Amazon.ca
Love Object, Sally Cooper's first novel, begins like many others in small-town Ontario. In this constricted universe, life is often both depressing and unedifying. Seldom is humour involved. However, Cooper's book is a welcome exception. Apple Ford is a town with only four streets and distinct lack of night life, but as in a David Lynch movie, there is more to this small town than meets the eye. Sylvia, the crazy mother of Mercy, the young narrator, is the love object of the title. When Sylvia disappears, Mercy transfers her mother's seductive appeal into an obsession with her own body, while her brother takes on his absent parent's gender identity.
Although there are some dark moments, Cooper realizes that growing up in the country is just too absurd to take absolutely seriously and this results in some deliciously surreal moments and characters.
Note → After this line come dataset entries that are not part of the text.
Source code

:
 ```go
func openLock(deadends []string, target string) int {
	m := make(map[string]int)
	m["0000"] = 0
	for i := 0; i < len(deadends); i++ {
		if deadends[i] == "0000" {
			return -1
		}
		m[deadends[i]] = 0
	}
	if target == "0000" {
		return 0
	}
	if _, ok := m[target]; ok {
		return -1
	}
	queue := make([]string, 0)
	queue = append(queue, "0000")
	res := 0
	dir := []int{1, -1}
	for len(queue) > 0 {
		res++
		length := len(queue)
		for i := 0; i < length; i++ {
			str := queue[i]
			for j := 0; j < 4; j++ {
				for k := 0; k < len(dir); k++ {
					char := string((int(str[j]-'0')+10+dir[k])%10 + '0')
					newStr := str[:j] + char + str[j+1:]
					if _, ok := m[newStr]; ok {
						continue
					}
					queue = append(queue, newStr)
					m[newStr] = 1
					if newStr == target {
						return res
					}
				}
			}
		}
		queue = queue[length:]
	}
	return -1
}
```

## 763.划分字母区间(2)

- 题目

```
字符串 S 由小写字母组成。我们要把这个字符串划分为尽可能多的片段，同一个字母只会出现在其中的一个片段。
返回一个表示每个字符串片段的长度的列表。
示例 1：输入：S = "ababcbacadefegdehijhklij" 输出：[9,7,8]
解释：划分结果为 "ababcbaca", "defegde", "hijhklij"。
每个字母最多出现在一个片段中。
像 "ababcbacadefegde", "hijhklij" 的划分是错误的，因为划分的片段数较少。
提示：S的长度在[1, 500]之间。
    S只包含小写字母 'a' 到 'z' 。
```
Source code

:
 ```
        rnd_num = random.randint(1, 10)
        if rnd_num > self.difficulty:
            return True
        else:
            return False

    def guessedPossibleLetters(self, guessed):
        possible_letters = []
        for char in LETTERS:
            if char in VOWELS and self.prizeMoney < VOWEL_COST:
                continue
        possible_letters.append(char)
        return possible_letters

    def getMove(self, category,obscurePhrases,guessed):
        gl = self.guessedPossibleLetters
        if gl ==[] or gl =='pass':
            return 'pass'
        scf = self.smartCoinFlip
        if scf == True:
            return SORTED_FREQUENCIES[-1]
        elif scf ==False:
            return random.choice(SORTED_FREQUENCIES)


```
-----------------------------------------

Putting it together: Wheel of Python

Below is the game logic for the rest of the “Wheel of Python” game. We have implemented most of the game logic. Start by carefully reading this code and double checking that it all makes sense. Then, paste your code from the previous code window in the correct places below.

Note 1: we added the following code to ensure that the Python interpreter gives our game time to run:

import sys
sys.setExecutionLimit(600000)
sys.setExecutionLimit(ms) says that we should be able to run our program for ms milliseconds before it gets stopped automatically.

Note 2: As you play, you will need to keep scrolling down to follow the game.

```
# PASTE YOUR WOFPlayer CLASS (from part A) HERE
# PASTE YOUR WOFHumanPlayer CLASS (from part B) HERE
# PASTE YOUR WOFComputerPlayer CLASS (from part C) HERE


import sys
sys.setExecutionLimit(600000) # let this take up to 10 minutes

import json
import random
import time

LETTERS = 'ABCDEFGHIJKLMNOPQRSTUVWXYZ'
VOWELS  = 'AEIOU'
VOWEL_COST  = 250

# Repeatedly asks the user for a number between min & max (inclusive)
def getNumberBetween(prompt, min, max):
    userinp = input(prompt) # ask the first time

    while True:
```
Take Mercy's perpetually horny grandma, Vi, who fantasizes about her ex-boss at the local diner: "Dan's pubes were on my mind as he was giving me the 'you're fired' speech.... I pictured the hair taking territory, shooting tendrils up his abdomen, sliding down around the curve of his thighs. Even as he talked about how my surgery stories were losing him customers, my mind was running my fingers through that luxuriant pile." Although Love Object is still a recognizable coming-of-age story, it is closer to Tony Burgess's gothic evocations in Pontypool Changes Everything than to Alice Munro's classic tales. Sally Cooper's surprising, if off-balance, debut is not to be missed. --Robyn Gillam
Books in Canada
Love Object, by Sally Cooper, is the umpteenth female coming of age novel this year and ranks near the bottom of the pile because of its verbosity and lack of organization. The difficulties start with Cooper introducing six characters on the first half page. The protagonist is Mercy, who is about 17 in 1983. The story flops back and forth between 1978 when Mercy's mother Sylvia becomes mentally ill and is institutionalized. The changes in time are difficult to follow and it is often hard to know whether we are in 1978, 1983 or somewhere in between. The characters are Ontario hillbillies, quirky and unlikable. The father is almost simple in his devotion to his absent wife, while Mercy's young brother is a budding cross-dresser. The relatives, Uncle Larry and his family, are straight out of Deliverance. What starts as a young girl trying to come to terms with her mother's mental illness turns, in the final pages, into a gothic horror story. The organization is haphazard. The author tries to cram every possible detail into the story, whether necessary or not. This book desperately needed editing, organizing, and probably 100 pages cut. There are some good individual scenes as when twelve-year-old girls experiment sexually at a summer camp, though the problem is that the whole summer camp scene needed to be cut. The dialogue gets out of hand. For instance, can you imagine an unschooled grandmother saying this to her pubescent granddaughter? "When I was young, desire slipped on and off me like clouds on the sun..." And the narrator who is supposed to be literate observes, "Soon the two were rolling around in a wrestle."